What you are asked to do
Below are entries. Reproduce exactly the lines between the line holding "# camera: 40 degrees left, 5 degrees up" and the line holding "exchanged,tetera (beis),(298 344", inclusive, and only those.
==== Supplied records ====
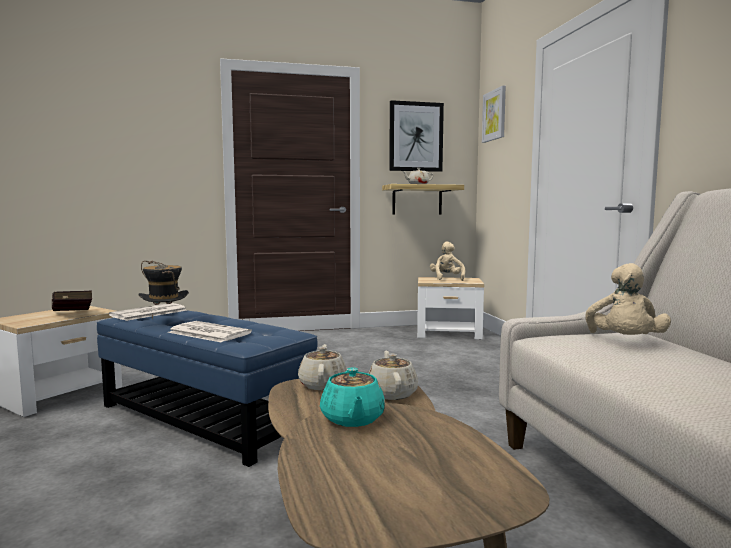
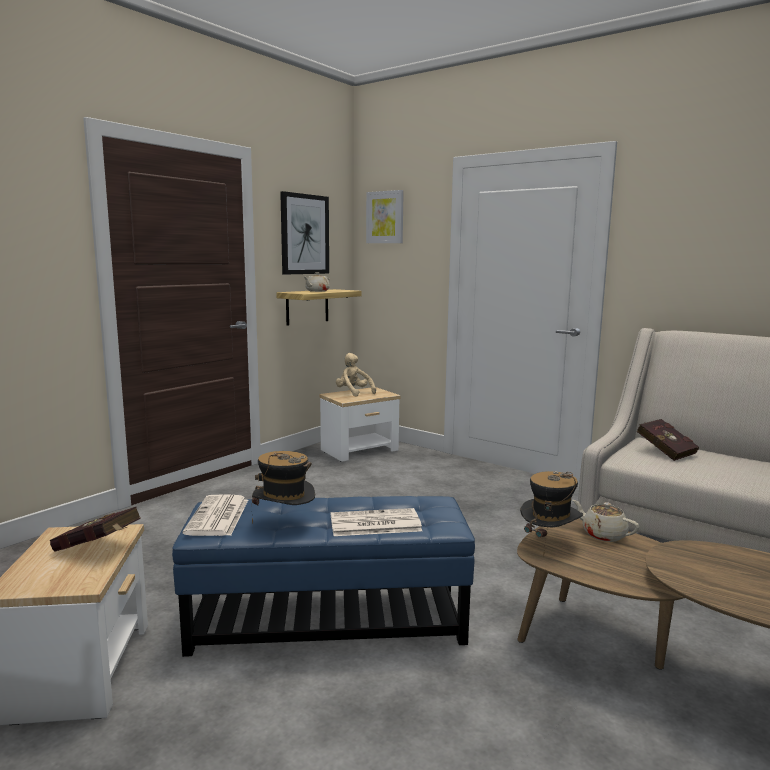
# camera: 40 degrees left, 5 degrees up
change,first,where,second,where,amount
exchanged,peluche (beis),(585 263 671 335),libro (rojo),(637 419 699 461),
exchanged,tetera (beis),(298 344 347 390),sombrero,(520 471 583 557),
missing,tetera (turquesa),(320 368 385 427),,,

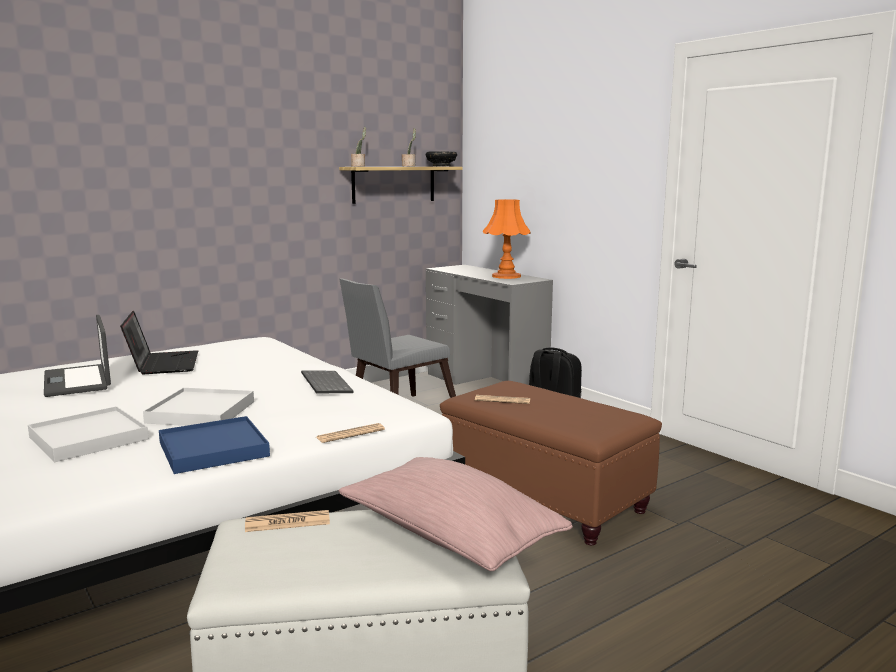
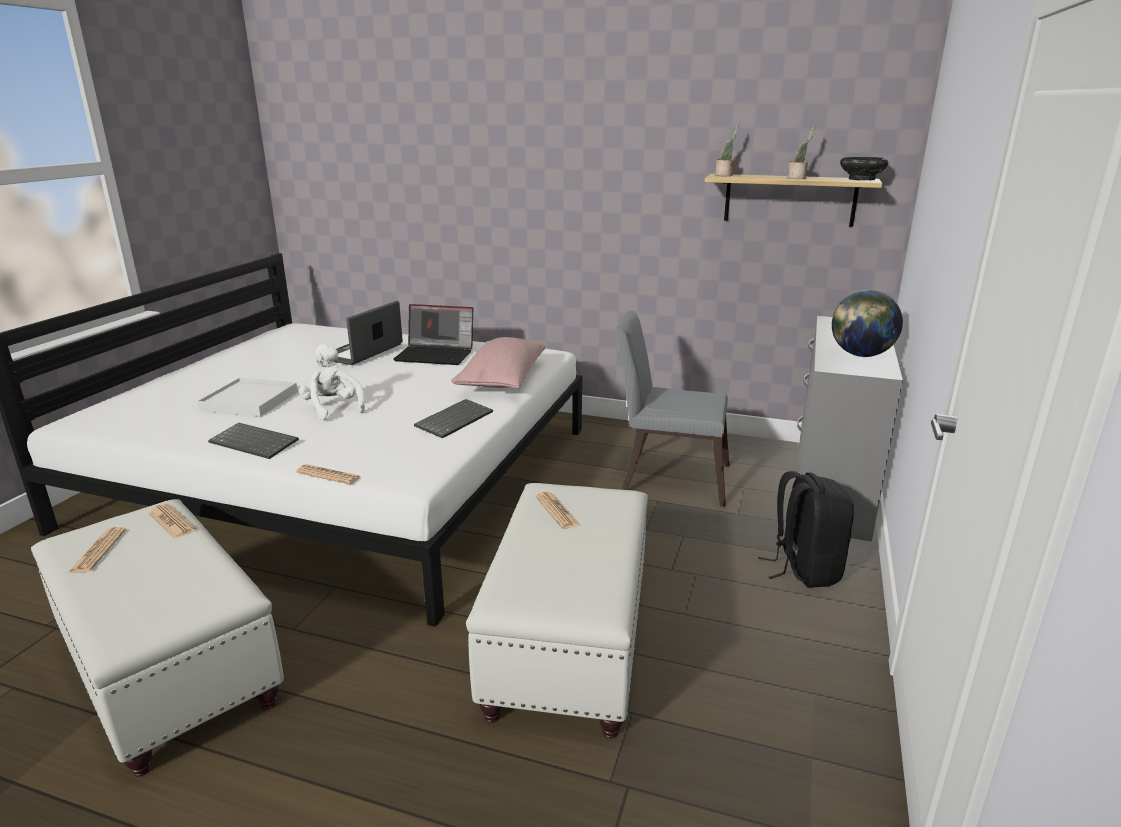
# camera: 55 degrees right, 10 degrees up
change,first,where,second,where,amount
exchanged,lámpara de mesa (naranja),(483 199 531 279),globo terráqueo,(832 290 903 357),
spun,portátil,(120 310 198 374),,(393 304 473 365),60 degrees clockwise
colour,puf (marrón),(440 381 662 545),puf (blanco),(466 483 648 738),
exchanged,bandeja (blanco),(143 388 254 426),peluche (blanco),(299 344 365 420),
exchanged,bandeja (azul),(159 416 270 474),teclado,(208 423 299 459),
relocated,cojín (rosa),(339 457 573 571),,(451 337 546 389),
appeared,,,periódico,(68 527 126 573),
====
==== Supplied records ====
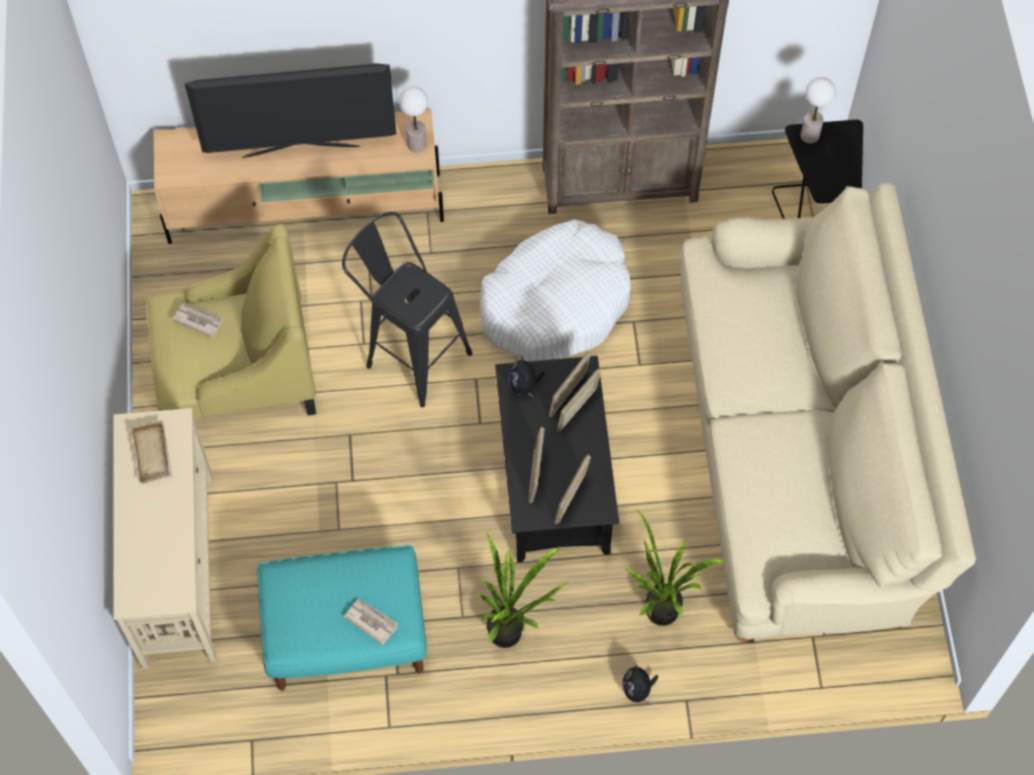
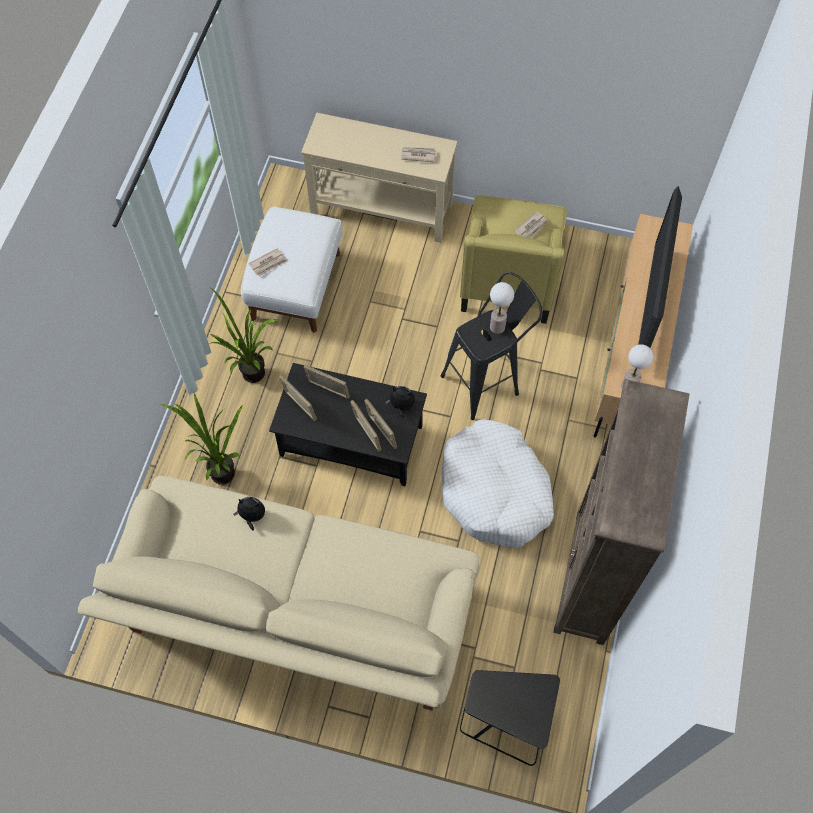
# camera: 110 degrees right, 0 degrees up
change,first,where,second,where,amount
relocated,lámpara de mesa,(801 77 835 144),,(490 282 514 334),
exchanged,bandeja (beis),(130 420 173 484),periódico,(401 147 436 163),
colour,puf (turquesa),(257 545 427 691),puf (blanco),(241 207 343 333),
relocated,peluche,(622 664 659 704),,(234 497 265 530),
====
Exercise solution
# camera: 40 degrees left, 5 degrees up
change,first,where,second,where,amount
exchanged,peluche (beis),(585 263 671 335),libro (rojo),(637 419 699 461),
exchanged,tetera (beis),(298 344 347 390),sombrero,(520 471 583 557),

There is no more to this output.